If a bacteria reproduced every 5 minutes and you start with one at noon, how many will you have after one hour?
I will assume by "reproduced every 5 minutes"
you mean "double every 5 minutes)
so in one hour we would have a "doubling" taking place 12 times
noon -- 1
5 minutes later -- 2 , or 2^1 --- first doubling
10 minutes later --4 or 2^2 --- 2nd doubling
..
60 minutes later ---2^12 ------15th doubling
2^12 = 4096
over 4,000 germs.
To get the answer to this question, we need to figure out how many times the bacteria would reproduce in one hour.
Since the bacteria reproduces every 5 minutes, there are 60 minutes in an hour, so there would be 60 / 5 = 12 intervals of 5 minutes in an hour.
Now, let's calculate how the number of bacteria would increase at each interval:
- At the start, there is 1 bacteria.
- After the first 5 minutes, the bacteria reproduces and there are 2 bacteria (the original one, plus a copy).
- After 10 minutes, each of the 2 bacteria reproduces, resulting in 4 bacteria.

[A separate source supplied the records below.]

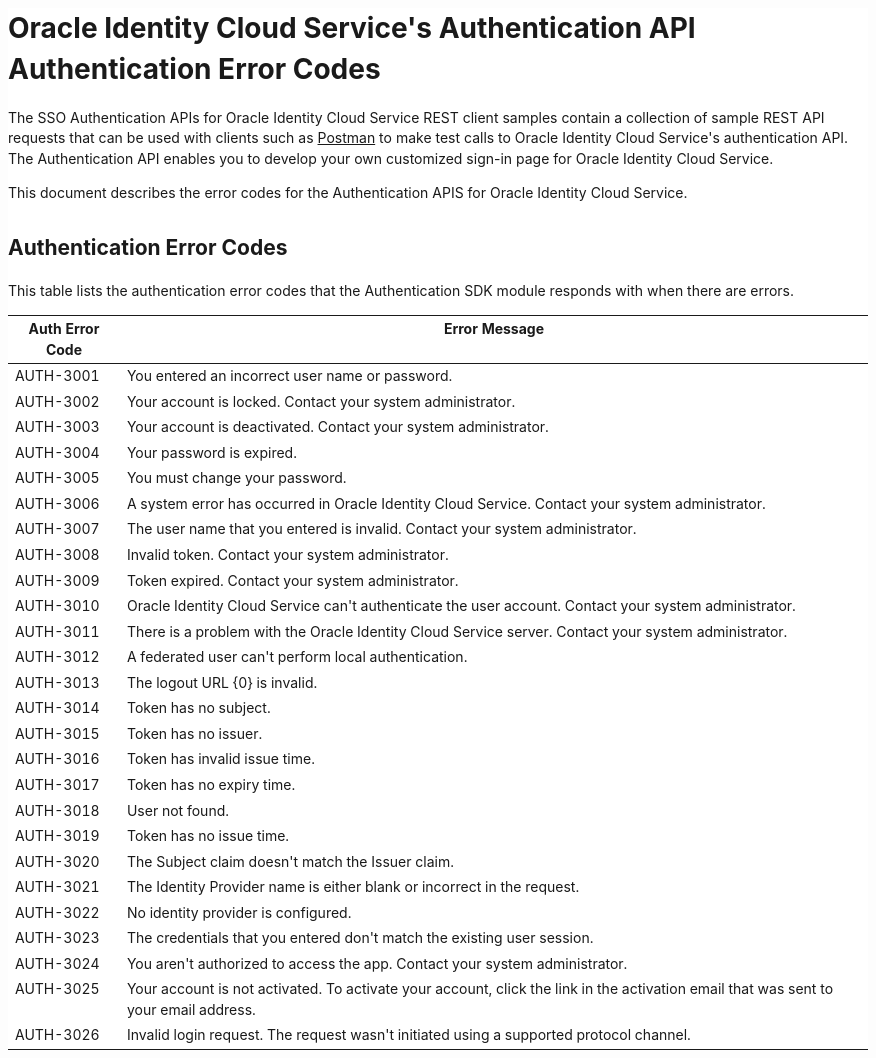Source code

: # Oracle Identity Cloud Service's Authentication API Authentication Error Codes

The SSO Authentication APIs for Oracle Identity Cloud Service REST client samples contain a collection of sample REST API requests that can be used with clients such as [Postman](http://getpostman.com) to make test calls to Oracle Identity Cloud Service's authentication API. The Authentication API enables you to develop your own customized sign-in page for Oracle Identity Cloud Service.

This document describes the error codes for the Authentication APIS for Oracle Identity Cloud Service.

## Authentication Error Codes

This table lists the authentication error codes that the Authentication SDK module responds with when there are errors. 

 | Auth Error Code  | Error Message                                     | 
 |------------------|---------------------------------------------------|
 | AUTH-3001        | You entered an incorrect user name or password.   |
 | AUTH-3002        | Your account is locked. Contact your system administrator. |
 | AUTH-3003        | Your account is deactivated. Contact your system administrator. |
 | AUTH-3004        | Your password is expired.                         |
 | AUTH-3005        | You must change your password.                    |
 | AUTH-3006        | A system error has occurred in Oracle Identity Cloud Service. Contact your system administrator. |
 | AUTH-3007        | The user name that you entered is invalid. Contact your system administrator.|
 | AUTH-3008        | Invalid token. Contact your system administrator. |
 | AUTH-3009        | Token expired. Contact your system administrator. |
 | AUTH-3010        | Oracle Identity Cloud Service can't authenticate the user account. Contact your system administrator.|
 | AUTH-3011        | There is a problem with the Oracle Identity Cloud Service server. Contact your system administrator.|
 | AUTH-3012        | A federated user can't perform local authentication.|
 | AUTH-3013        | The logout URL {0} is invalid.                    |
 | AUTH-3014        | Token has no subject.                             |
 | AUTH-3015        | Token has no issuer.                              | 
 | AUTH-3016        | Token has invalid issue time.                     |
 | AUTH-3017        | Token has no expiry time.                         |
 | AUTH-3018        | User not found.                                   |
 | AUTH-3019        | Token has no issue time.                          |
 | AUTH-3020        | The Subject claim doesn't match the Issuer claim. |
 | AUTH-3021        | The Identity Provider name is either blank or incorrect in the request.|
 | AUTH-3022        | No identity provider is configured.               |
 | AUTH-3023        | The credentials that you entered don't match the existing user session.|
 | AUTH-3024        | You aren't authorized to access the app. Contact your system administrator.|
 | AUTH-3025        | Your account is not activated. To activate your account,  click the link in the activation email that was sent to your email address.|
 | AUTH-3026        | Invalid login request. The request wasn't initiated using a supported protocol channel.|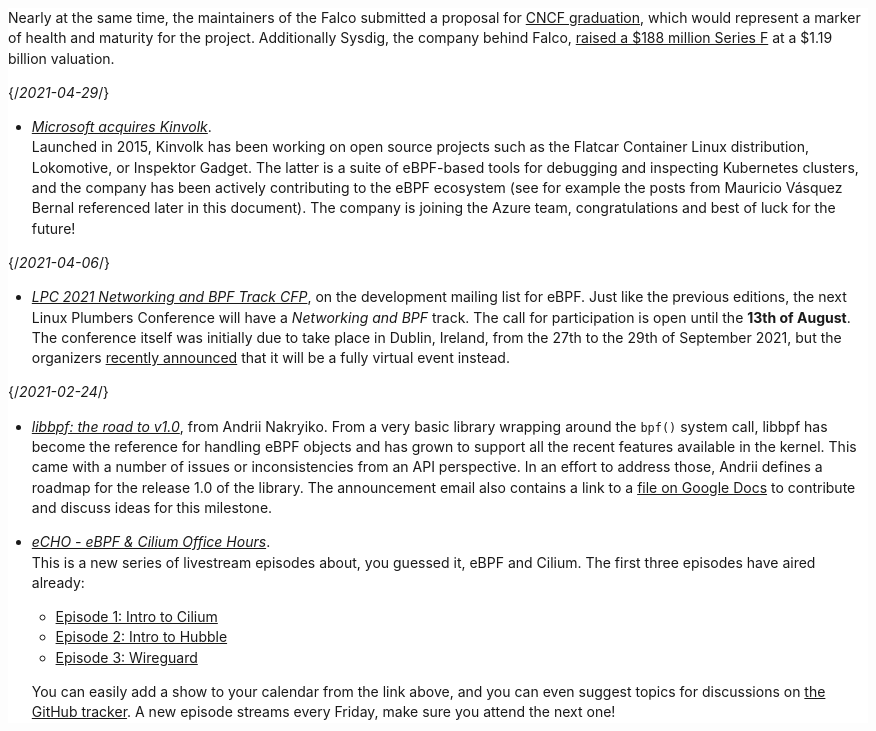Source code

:   Nearly at the same time, the maintainers of the Falco submitted a proposal
  for [CNCF graduation](https://github.com/cncf/toc/pull/641), which would
  represent a marker of health and maturity for the project. Additionally
  Sysdig, the company behind Falco,
  [raised a $188 million Series F](https://news.crunchbase.com/news/sysdigs-valuation-hits-1-19b-after-188m-series-f/)
  at a $1.19 billion valuation.

{/*2021-04-29*/}

- [*Microsoft acquires Kinvolk*](https://kinvolk.io/blog/2021/04/microsoft-acquires-kinvolk/).  
  Launched in 2015, Kinvolk has been working on open source projects such as
  the Flatcar Container Linux distribution, Lokomotive, or Inspektor Gadget.
  The latter is a suite of eBPF-based tools for debugging and inspecting
  Kubernetes clusters, and the company has been actively contributing to the
  eBPF ecosystem (see for example the posts from Mauricio Vásquez Bernal
  referenced later in this document). The company is joining the Azure team,
  congratulations and best of luck for the future!

{/*2021-04-06*/}

- [*LPC 2021 Networking and BPF Track CFP*](https://lore.kernel.org/bpf/6d225920-9ecc-ef24-2bf8-848ca86c7fb0@iogearbox.net),
  on the development mailing list for eBPF.
  Just like the previous editions, the next Linux Plumbers Conference will have
  a *Networking and BPF* track. The call for participation is open until the
  **13th of August**. The conference itself was initially due to take place in
  Dublin, Ireland, from the 27th to the 29th of September 2021, but the
  organizers [recently announced](https://www.linuxplumbersconf.org/blog/2021/index.php/2021/04/30/linux-plumbers-goes-fully-virtual/)
  that it will be a fully virtual event instead.

{/*2021-02-24*/}

- [*libbpf: the road to v1.0*](https://lore.kernel.org/bpf/CAEf4BzZ+jJs7-HtjVLzcevmGf78PHxEsrk66FwKvy6FCsiU=nQ@mail.gmail.com/),
  from Andrii Nakryiko.
  From a very basic library wrapping around the `bpf()` system call, libbpf has
  become the reference for handling eBPF objects and has grown to support all
  the recent features available in the kernel. This came with a number of
  issues or inconsistencies from an API perspective. In an effort to address
  those, Andrii defines a roadmap for the release 1.0 of the library. The
  announcement email also contains a link to a [file on Google Docs](https://docs.google.com/document/d/1UyjTZuPFWiPFyKk1tV5an11_iaRuec6U-ZESZ54nNTY/edit)
  to contribute and discuss ideas for this milestone.

- [*eCHO - eBPF & Cilium Office Hours*](https://github.com/isovalent/echo).  
  This is a new series of livestream episodes about, you guessed it, eBPF and
  Cilium. The first three episodes have aired already:

  - [Episode 1: Intro to Cilium](https://youtu.be/80OYrzS1dCA)
  - [Episode 2: Intro to Hubble](https://youtu.be/hD2iJUyIXQw)
  - [Episode 3: Wireguard](https://youtu.be/-awkPi3D60E)

  You can easily add a show to your calendar from the link above, and you can
  even suggest topics for discussions on
  [the GitHub tracker](https://github.com/isovalent/eCHO/issues). A new episode
  streams every Friday, make sure you attend the next one!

- After 15 minutes, each of the 4 bacteria reproduces, resulting in 8 bacteria.
- And so on, until the end of the hour.
We can see that the number of bacteria is doubling at each 5-minute interval. Since there are 12 intervals in an hour, the bacteria population would double 12 times.
To calculate the final number of bacteria after one hour, we can use the formula: Final number of bacteria = Initial number of bacteria * 2^(number of doublings).
In this case, the initial number of bacteria is 1, and the number of doublings is 12. Substituting these values into the formula:
Final number of bacteria = 1 * 2^12 = 1 * 4096 = 4096.
So, after one hour, starting with one bacteria that reproduces every 5 minutes, you would have 4096 bacteria.